I used strings to determine that the errors are coming from libsai.so.1.0 in the libsaibcm_4.3.3.5-1_amd64 package, don't know what the error actually means or how it can be circumvented from outside the binairy yet.

Also basically all the containers restart, now i think this is not really a good way to handle these errors, a rollback would be much more elegant in my opinion, this basically crashes the switch.
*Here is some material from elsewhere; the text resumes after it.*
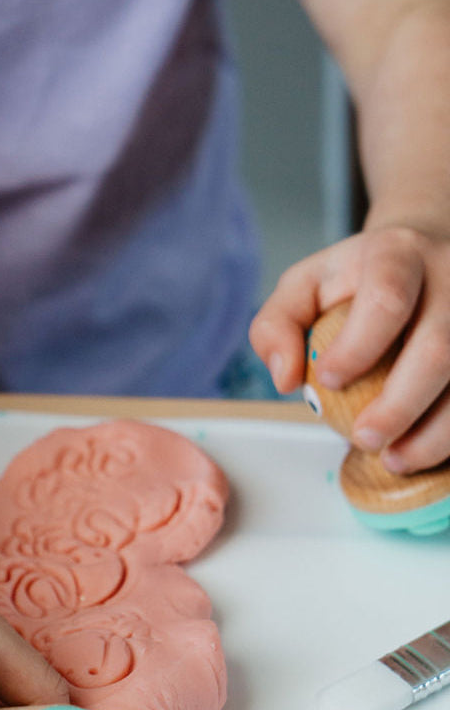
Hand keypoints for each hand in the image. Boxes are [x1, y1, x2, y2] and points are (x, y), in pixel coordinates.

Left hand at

Anyone with knowledge of the brcm sai lib or with a connection to broadcom to maybe help out with this?
prsunny commented 3 years ago

Looks like an sdk error - _brcm_sai_vlan_create_internal_vfi:4055 MC-GRP create failed with error Feature unavailable Is this TD3 platform?.

phiea commented 3 years ago

yes this is TD3

phiea commented 3 years ago

by the way, again for completeness, wendani pointed out that on the 202012 branch there is a slightly newer brcm sai version, 4.3.3.5-3 instaid of 4.3.3.5-1, from https://github.com/Azure/sonic-buildimage/pull/7728/files, which is also related to subinterfaces, but the newer lib stil gives the same issue.

JafarSeyedi commented 3 years ago

sub-interface still not working in BRCM SAI 5.0.0.6

abhiranjeet commented 2 years ago

Hi, I am still seeing same issue on AS7726-32X platform using 202111 branch. Is this resolved on any other branch ?

abhiranjeet commented 2 years ago

Hi, Is this thread active ? This issue is still visible on AS7712-32X (Tomahawk) & AS7726-32X (Trident 3) platform with 202111 branch.

JafarSeyedi commented 2 years ago

Hi

No, The problem resolved. It was because of Broadcom SAI which has been resolved.

Thanks

abhiranjeet commented 2 years ago

Hi,

Which Broadcom SAI version did you use ?

stenstad commented 1 year ago

I still have this problem on Tomahawk running 2022.11:

BRCM SAI ver: [7.1.111.1], OCP SAI ver: [1.11.0], SDK ver: [sdk-6.5.24]

rlebedys commented 7 months ago

The problem is still present in 202311. Attaching syslog of the issue right after issuing a config subinterface add Ethernet72.20 20.

Output of show version:

SONiC Software Version: SONiC.202311.480461-bacd21577
SONiC OS Version: 11
Distribution: Debian 11.8
Kernel: 5.10.0-23-2-amd64
Build commit: bacd21577
Build date: Sun Feb 18 12:27:37 UTC 2024
Built by: AzDevOps@vmss-soni0033YT

Platform: x86_64-accton_as7326_56x-r0
HwSKU: Accton-AS7326-56X
ASIC: broadcom
ASIC Count: 1

Broadcom SAI version:

:~# bcmcmd "bcmsai ver"
bcmsai ver
BRCM SAI ver: [10.1.6.0], OCP SAI ver: [1.13.2], SDK ver: [sdk-6.5.29], CANCUN ver: [06.04.01]
drivshell>

@JafarSeyedi can you check again if the problem is fixed in Broadcom SAI?

subinterface_add_logs.txt